Stored items
◇ ◇ ◇ ◇
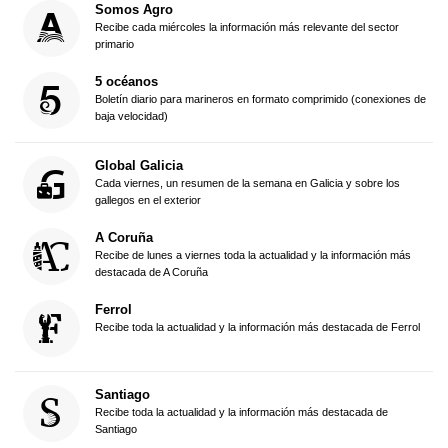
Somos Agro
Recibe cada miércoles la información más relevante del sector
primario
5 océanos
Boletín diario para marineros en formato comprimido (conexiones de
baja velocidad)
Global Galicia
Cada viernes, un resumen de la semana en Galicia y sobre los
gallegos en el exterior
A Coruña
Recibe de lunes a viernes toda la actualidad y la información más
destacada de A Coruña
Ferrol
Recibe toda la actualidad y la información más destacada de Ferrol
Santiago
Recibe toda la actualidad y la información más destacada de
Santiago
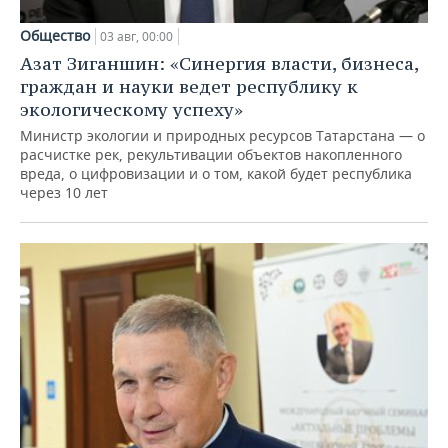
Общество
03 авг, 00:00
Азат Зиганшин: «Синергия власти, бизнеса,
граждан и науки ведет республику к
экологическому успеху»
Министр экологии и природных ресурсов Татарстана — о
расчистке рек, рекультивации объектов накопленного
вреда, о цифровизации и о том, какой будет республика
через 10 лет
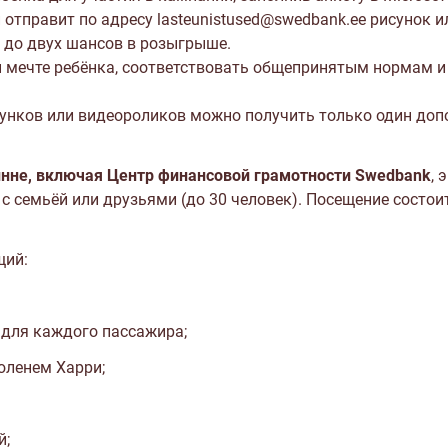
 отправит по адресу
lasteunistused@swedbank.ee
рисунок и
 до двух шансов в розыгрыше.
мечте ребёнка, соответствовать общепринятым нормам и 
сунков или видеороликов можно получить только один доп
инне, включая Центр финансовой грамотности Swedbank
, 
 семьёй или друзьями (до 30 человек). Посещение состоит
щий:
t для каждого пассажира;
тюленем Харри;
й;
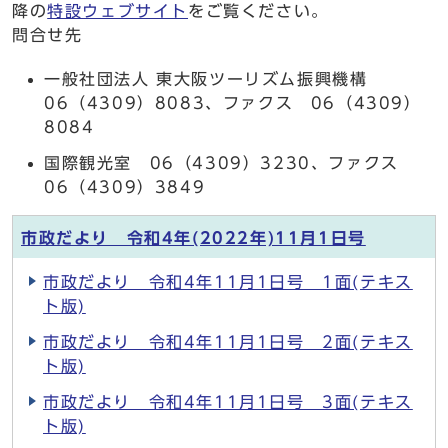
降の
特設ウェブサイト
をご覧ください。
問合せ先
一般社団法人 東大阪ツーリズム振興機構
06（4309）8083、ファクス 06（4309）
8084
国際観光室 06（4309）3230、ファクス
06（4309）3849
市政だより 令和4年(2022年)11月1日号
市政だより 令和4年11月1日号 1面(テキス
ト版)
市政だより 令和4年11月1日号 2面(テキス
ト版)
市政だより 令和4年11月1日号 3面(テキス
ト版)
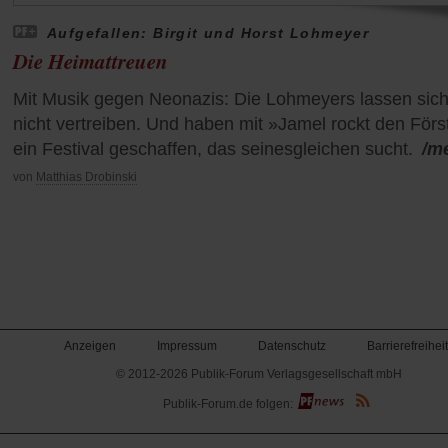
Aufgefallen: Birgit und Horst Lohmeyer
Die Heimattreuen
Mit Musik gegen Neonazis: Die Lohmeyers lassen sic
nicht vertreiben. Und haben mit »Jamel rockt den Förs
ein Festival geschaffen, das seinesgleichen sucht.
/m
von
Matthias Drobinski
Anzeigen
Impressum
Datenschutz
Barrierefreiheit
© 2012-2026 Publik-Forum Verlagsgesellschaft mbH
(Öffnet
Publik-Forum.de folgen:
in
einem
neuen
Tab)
◇ ◇ ◇ ◇
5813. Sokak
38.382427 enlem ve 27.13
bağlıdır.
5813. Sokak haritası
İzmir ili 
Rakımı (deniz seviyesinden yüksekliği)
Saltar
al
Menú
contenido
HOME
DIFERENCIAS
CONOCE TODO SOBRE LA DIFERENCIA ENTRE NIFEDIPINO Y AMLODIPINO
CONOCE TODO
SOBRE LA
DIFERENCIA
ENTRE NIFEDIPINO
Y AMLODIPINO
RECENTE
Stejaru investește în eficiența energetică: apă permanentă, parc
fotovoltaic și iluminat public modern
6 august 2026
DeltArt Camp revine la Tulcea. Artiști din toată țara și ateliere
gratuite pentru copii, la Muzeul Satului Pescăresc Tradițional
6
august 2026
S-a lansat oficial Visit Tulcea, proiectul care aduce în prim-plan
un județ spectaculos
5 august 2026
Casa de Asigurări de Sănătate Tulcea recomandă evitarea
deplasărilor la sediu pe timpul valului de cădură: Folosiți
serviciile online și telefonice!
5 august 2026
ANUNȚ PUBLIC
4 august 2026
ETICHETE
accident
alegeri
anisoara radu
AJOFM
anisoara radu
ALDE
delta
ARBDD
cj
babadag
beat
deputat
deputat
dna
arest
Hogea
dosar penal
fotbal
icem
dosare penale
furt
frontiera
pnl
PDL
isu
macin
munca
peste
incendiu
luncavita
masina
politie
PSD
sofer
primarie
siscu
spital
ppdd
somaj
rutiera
◇ ◇ ◇ ◇
What the exercise asks> From the entries above, copy every line containing the word "CONOCE".

Exercise answer>
CONOCE TODO SOBRE LA DIFERENCIA ENTRE NIFEDIPINO Y AMLODIPINO
CONOCE TODO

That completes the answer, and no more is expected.